Alexis's eyes fluttered open for a moment. "Where?"

Lorenzo smiled warmly at her. "On the beach. Making love to you until dawn."

"Mmm. I wish . . ." Alexis's words trailed off and her eyelids drifted closed just as the sun's rays began to reach the sky at the other end of the lake.

Lorenzo watched as her eyelids settled down and her face relaxed into a deep sleep, and then he stood and lifted her up into his arms and carried her toward the house. As he neared the sliding glass door leading into the living room, it slid open in front of him, and Jax stood behind it.

Jax had tossed and turned all night waiting for Alexis to return, and he had finally given up on sleep and left bed at five. He had looked out the kitchen window when her car pulled into the driveway and he had seen Alexis lead Lorenzo around to the water. Sitting at his desk trying to work, he hadn't been able to keep his eyes from wandering out to the patio, his heart aching in anticipation of what he might see there.

Lorenzo stepped into the living room with Alexis in his arms, and Jax silently led him down the hall, past her room with its untouched bed, into his room and the bed that they had shared at the start of the night. Jax pulled away the tangled bedcovers, and Lorenzo gently set her down. When Lorenzo began to untie the belt of her coat, Jax stopped him. "I will take care of getting Alexis to bed, Mr. Alcazar," he said coldly. "Would you please wait for me in the living room? I would like to have a word with you."
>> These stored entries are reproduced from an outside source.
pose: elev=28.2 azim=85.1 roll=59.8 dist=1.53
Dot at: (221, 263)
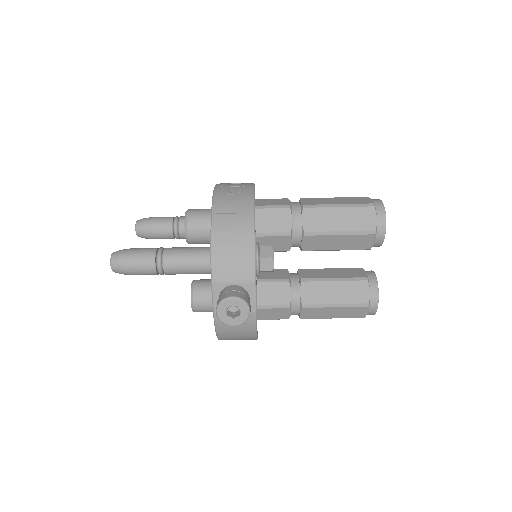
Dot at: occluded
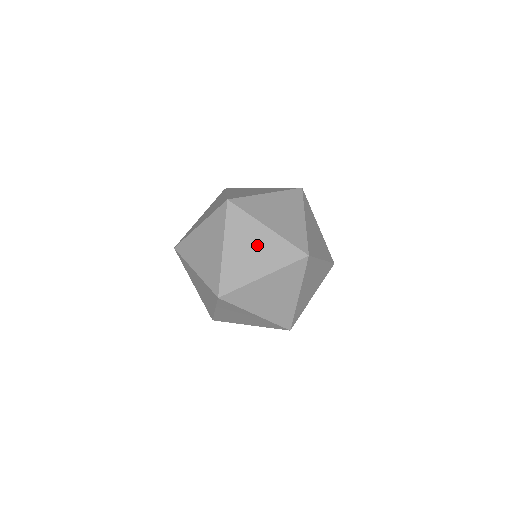
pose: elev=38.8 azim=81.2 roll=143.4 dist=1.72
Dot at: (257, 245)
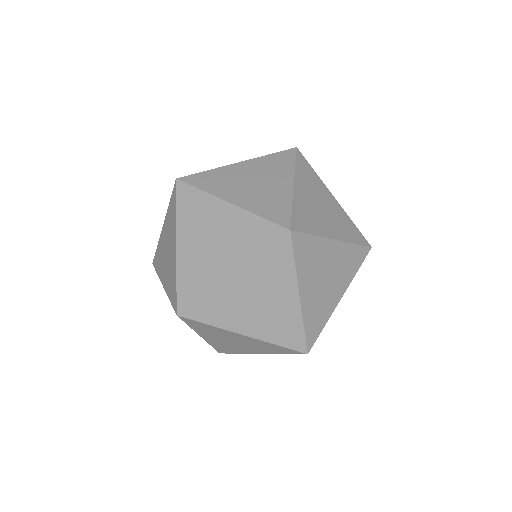
Dot at: (239, 341)
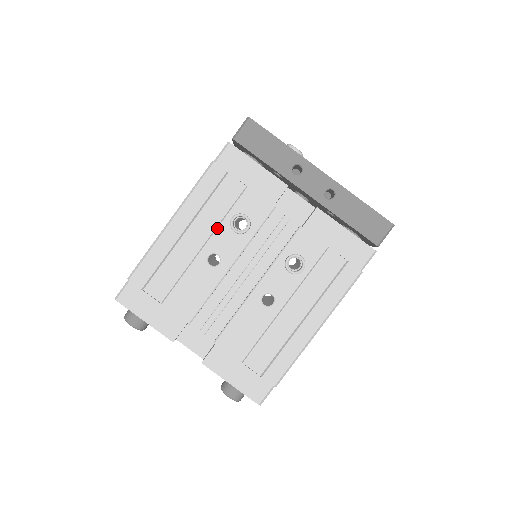
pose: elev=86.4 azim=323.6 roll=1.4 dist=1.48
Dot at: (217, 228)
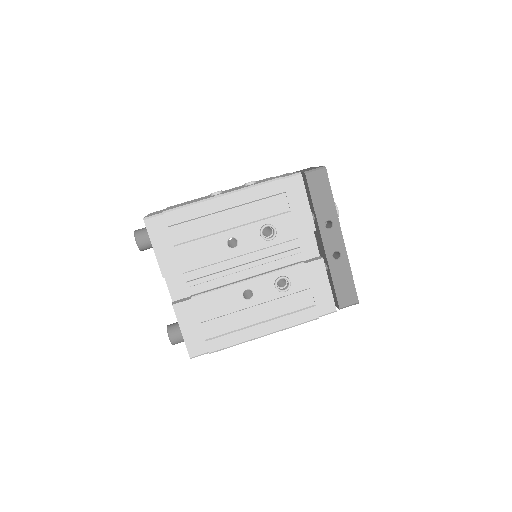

Lorenzo suppressed his resentment and frustration, reminding himself that Alexis had chosen to share this man's home and bed, and with clenched jaw he stepped away from the bed and reluctantly left the room. Jax carefully removed Alexis's coat and skirt and shoes, then pulled the covers up over her. She sighed contentedly and pulled the covers all the way up to her chin, snuggling deeper into the bed. Jax leaned over and kissed her, a soft full kiss, and in her sleep she kissed him back. Eyes still closed, she smiled happily and murmured, "I wish you were there."